▸ WHAT THE TASK REQUIRES: Every line below must be reproduced exactly; no pictures are to be included.

══ EXTRACTED INFORMATION ══

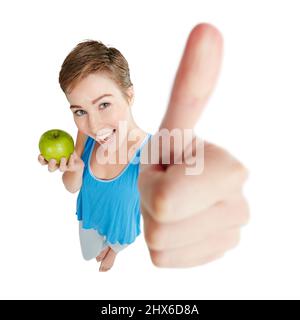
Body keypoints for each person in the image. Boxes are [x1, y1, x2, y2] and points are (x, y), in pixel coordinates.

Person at [38, 39, 152, 272]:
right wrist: (75, 169)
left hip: (123, 228)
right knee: (88, 253)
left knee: (120, 242)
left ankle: (115, 250)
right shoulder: (84, 134)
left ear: (129, 96)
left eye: (104, 105)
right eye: (80, 111)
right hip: (89, 217)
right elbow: (72, 188)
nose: (93, 124)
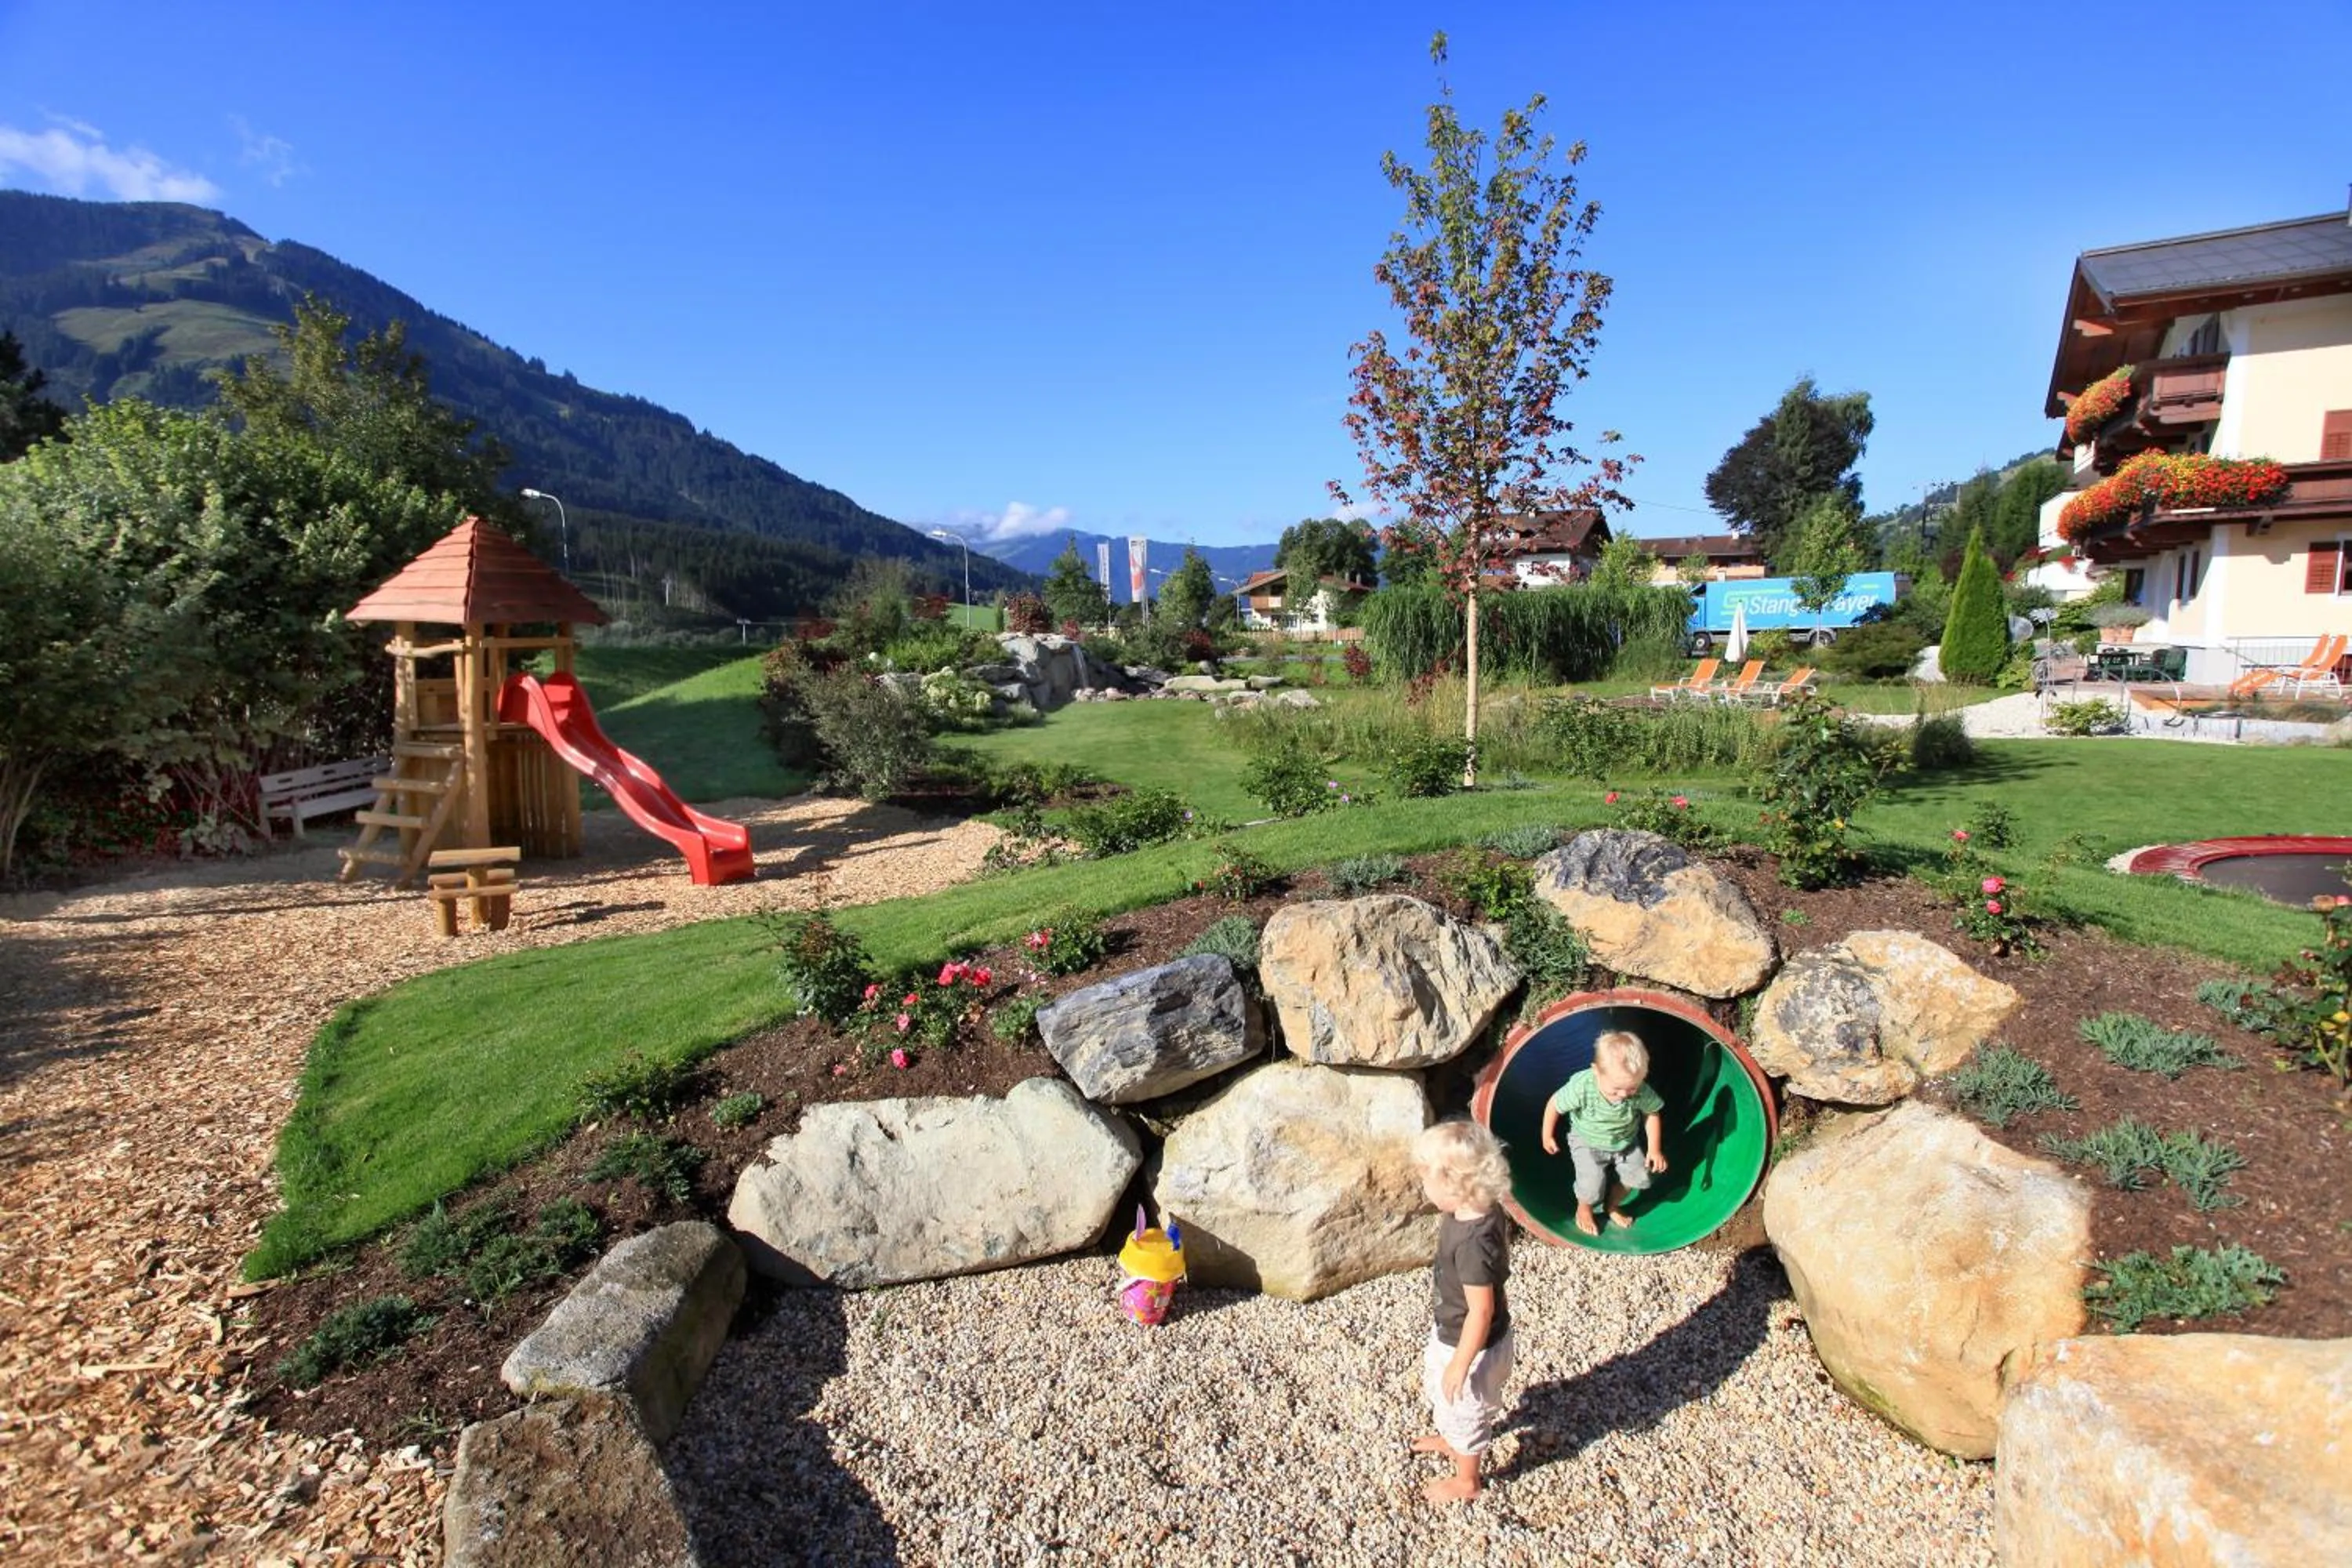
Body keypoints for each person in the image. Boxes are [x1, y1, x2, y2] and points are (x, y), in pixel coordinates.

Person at [1409, 1120, 1516, 1504]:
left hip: (1473, 1347)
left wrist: (1462, 1363)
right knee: (1447, 1397)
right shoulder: (1476, 1211)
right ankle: (1453, 1439)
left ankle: (1467, 1478)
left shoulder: (1474, 1244)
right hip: (1455, 1334)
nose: (1423, 1186)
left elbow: (1481, 1310)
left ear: (1454, 1185)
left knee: (1465, 1405)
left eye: (1426, 1179)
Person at [1540, 1028, 1668, 1237]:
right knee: (1591, 1183)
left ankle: (1612, 1205)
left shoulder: (1638, 1088)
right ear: (1596, 1071)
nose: (1624, 1095)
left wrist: (1654, 1149)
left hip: (1625, 1141)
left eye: (1631, 1089)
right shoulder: (1583, 1085)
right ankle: (1584, 1207)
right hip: (1587, 1140)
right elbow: (1555, 1103)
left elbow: (1652, 1112)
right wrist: (1547, 1134)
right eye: (1616, 1089)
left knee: (1639, 1176)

═══

▸ RESPONSE TO THE TASK:
Body keypoints for each person in the image. Boxes are [x1, y1, x2, y2] and points are (x, y), in pixel coordinates.

Person at [38, 39, 152, 272]:
right wrist: (75, 169)
left hip: (123, 228)
right knee: (88, 253)
left knee: (120, 242)
left ankle: (115, 250)
right shoulder: (84, 134)
left ear: (129, 96)
left eye: (104, 105)
right eye: (80, 111)
right hip: (89, 217)
right elbow: (72, 188)
nose: (93, 124)
Body keypoints for each person in the image. Boxes are [x1, y1, x2, y2] and points are (x, y), in pixel coordinates.

Person at [1409, 1120, 1516, 1504]:
left hip: (1473, 1347)
left wrist: (1462, 1363)
right knee: (1447, 1397)
right shoulder: (1476, 1211)
right ankle: (1453, 1439)
left ankle: (1467, 1478)
left shoulder: (1474, 1244)
right hip: (1455, 1334)
nose: (1423, 1186)
left elbow: (1481, 1310)
left ear: (1454, 1185)
left knee: (1465, 1405)
left eye: (1426, 1179)
Person at [1540, 1028, 1668, 1237]:
right knee: (1591, 1183)
left ankle: (1612, 1205)
left shoulder: (1638, 1088)
right ear: (1596, 1071)
nose: (1624, 1095)
left wrist: (1654, 1149)
left hip: (1625, 1141)
left eye: (1631, 1089)
right shoulder: (1583, 1085)
right ankle: (1584, 1207)
right hip: (1587, 1140)
right elbow: (1555, 1103)
left elbow: (1652, 1112)
right wrist: (1547, 1134)
right eye: (1616, 1089)
left knee: (1639, 1176)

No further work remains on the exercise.